So I already posted this as Just Sit, but it's not showing up at all, and I really don't know what happened, so I am reposting it! Enjoy! And let me know which of my JCs you like better (I think that I like this one more)
Two weeks after their wedding, they moved into their house- wraparound porch, backyard, fence- the whole thing. She said it was too big; that they didn't need all that extra space for just the two of them. He told her that he'd let her have a computer gadgets room all to herself, and that maybe it wouldn't always be just the two of them. She said it was too far away from CTU, and he told her that they could drive together and save gas. She said that she loved the house and loved him, and he said, "I know."
He insisted on carrying her over the threshold, but she said that it was a stupid idea and wouldn't let him, so he picked her up anyway and carried her inside. She said that he was inside now, so would he please hurry up and put her down, but he kept her in his arms and kissed her, and she didn't complain.
He took her into the family room, where, sitting among cardboard boxes, was a big leather chair with a bow tied around it. He set her down and she turned to him, looking confused. "Did you buy that?"
He nodded.
"What's it for?"
He shrugged. "Consider it a housewarming gift for you from me."
"No, I got the present part. What'll we do with it?"
He laughed and put his arms around her. "Well, if you ever stop moving and decide to relax for just one minute, you could sit in it."
She told him he was nuts and why wouldn't the couch work for sitting in, but two nights later, he caught her cross-legged in the chair with her laptop, typing away. He had been about to ask her if she was coming to bed soon, but instead he stood there on the fourth stair from the top for a minute and watched her.

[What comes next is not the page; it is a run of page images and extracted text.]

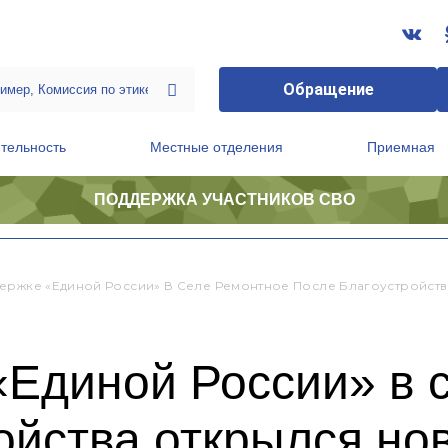
Обращение
тельность
Местные отделения
Приемная
ПОДДЕРЖКА УЧАСТНИКОВ СВО
ственной приемной Председателя Партии
Президиум регионального политического совета
ержке «Единой России» В Селе Ремонтное После Благоустройст
«Единой России» в 
ойства открылся но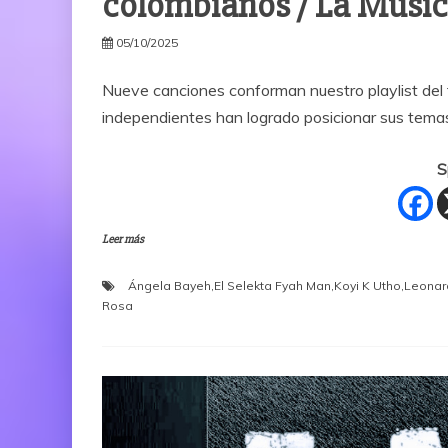
colombianos / La Músi
05/10/2025
Nueve canciones conforman nuestro playlist del 
independientes han logrado posicionar sus tema
S
Leer más
Ángela Bayeh
,
El Selekta Fyah Man
,
Koyi K Utho
,
Leonar
Rosa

One night, when he had been away at a conference for nine days, and they had both missed each other, she picked him up at the airport, they drove home, and the second they were in the door, he pulled her into the chair, because it was closer than the bedroom. He was fairly certain that their first child had been conceived that night, but she made him swear that he would never tell the baby that story.
In her sixth month of pregnancy, they ran into Audrey Raines while they were in Washington, D.C. on business. In the car later, Chloe commented that Audrey looked good; that she was skinny, and Jack told her that she wasn't fat, she was pregnant, and he thought she was beautiful anyway.

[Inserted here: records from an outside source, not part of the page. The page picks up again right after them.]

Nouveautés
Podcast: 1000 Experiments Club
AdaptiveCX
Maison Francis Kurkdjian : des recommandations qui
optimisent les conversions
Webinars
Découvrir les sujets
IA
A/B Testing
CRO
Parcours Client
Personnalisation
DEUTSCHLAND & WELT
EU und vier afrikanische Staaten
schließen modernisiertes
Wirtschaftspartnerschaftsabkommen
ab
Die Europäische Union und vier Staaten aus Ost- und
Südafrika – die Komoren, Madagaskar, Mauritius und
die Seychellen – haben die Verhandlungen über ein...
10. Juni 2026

When their baby girl was born, they named her after Michelle Dessler. Chloe sat in the chair and fed her, and Jack sat in the chair and rocked her to sleep. Sometimes he even sang to her, which Chelle loved and Chloe thought was adorable.
Sixteen years later, they stood at the doorway of their house. They had thought about moving when their fourth child was born, but they hadn't. It was even closer to work now that they had quit at CTU. He put his arm around her, watching the boys playing soccer on the front lawn. She said that she could hardly believe that their little girl was going to prom, and he just nodded, then took her inside and sat with her in the chair and talked until it was time to put the boys to bed. At ten-thirty, she said that he should come to bed; that they could watch TV or something until she got home, but he stayed rooted in the chair and told her that he'd wait here; that he didn't want to fall asleep before she came home. At eleven o'clock, he got out of the chair and began pacing, and at eleven-thirty, she came home, smiling, and he was happy because she was happy.
Their kids always hated it when she sat in his lap; it grossed them out. Sometimes they did it just to annoy the kids. But it was also a ritual- they'd come home from work, and she'd sit in his lap in the chair and they'd talk- about why she was annoyed with her secretary, about how fast the kids were growing up, about the haircut she said he needed.
She said that this old chair was looking pretty shabby; that maybe they should get rid of it. He said that she'd never be able to do it. And she said, "I know."